Was ein Großteil der Hunde stattdessen können muss: geduldig zu Hause warten, bis Herrchen oder Frauchen nach Hause kommt. Das heißt, stundenlang alleine bleiben und sich ziemlich nutzlos fühlen. Im schlimmsten Fall wird aus Langeweile und Frust die Wohnung umdekoriert. Nach Feierabend ist zwar noch Zeit für eine Runde um den Block, trotzdem haben beide Seiten das Gefühl, irgendwie zu kurz gekommen zu sein. Wie gut, dass der Wind allmählich aus einer anderen Richtung weht. Immer mehr Menschen wollen ihren Hund nicht mehr den ganzen Tag lang abschieben. Immer mehr Arbeitgeber erkennen, wie nützlich Hunde am Arbeitsplatz sein können. Und immer mehr Vierbeiner bekommen einen neuen Job: Bürohund. Die Vorteile liegen auf der Hand und werden nicht nur vom Bundesverband Bürohund e.V. nachdrücklich betont.
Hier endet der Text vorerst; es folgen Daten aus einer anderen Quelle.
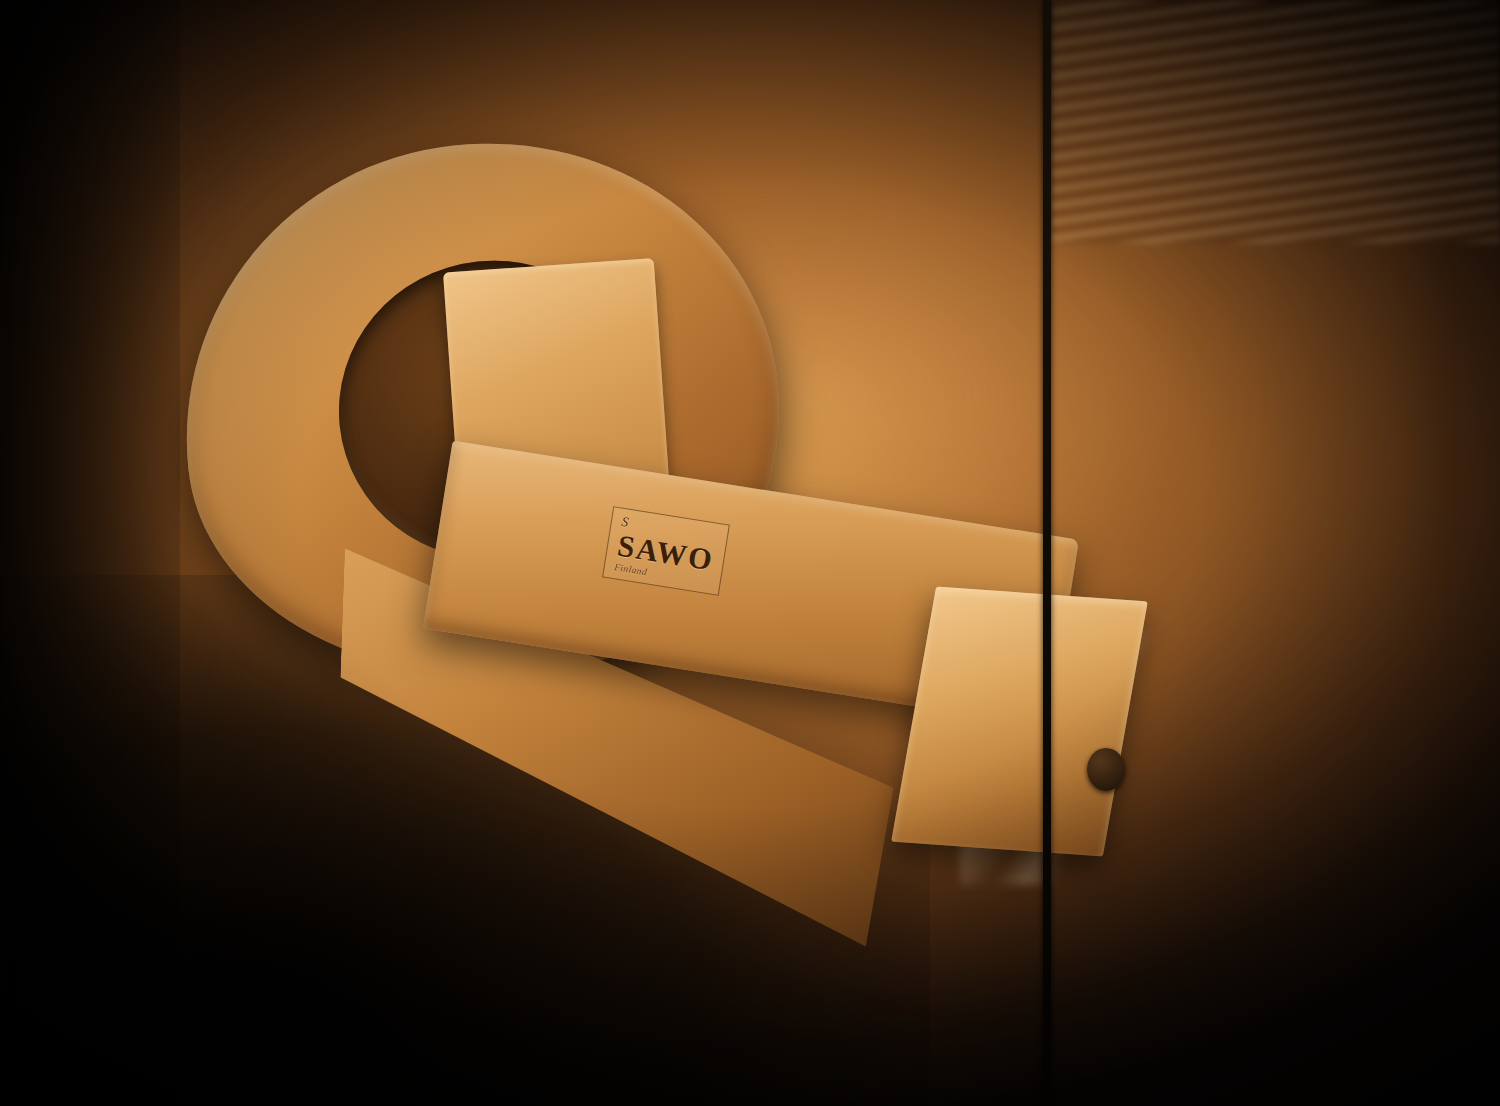S SAWO Finland
SAWO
Studien belegen, dass Hunde im Büro das Stress-Level der Mitarbeiter senken, für ein deutlich verbessertes Betriebsklima sorgen und Krankenstände, Depressions- und Burnout-Risiko minimieren können. Das liegt zum einen an der vermehrten Ausschüttung des glücklich machenden Kuschel-Hormons Oxytocin, an der wohltuenden Unterbrechung automatisierter Handlungsabläufe sowie dem kommunikativen Faktor, den ein Hund im Büro mit sich bringt. Auch die Gassi-Runde in der Mittagspause trägt zu einem gesteigerten Wohlbefinden bei. Ganz nebenbei werden auch die Attraktivität und das Image eines Unternehmens aufgewertet. Nach innen und nach außen. Ganz schön erstaunlich, was die flauschigen Kollegen so alles leisten können.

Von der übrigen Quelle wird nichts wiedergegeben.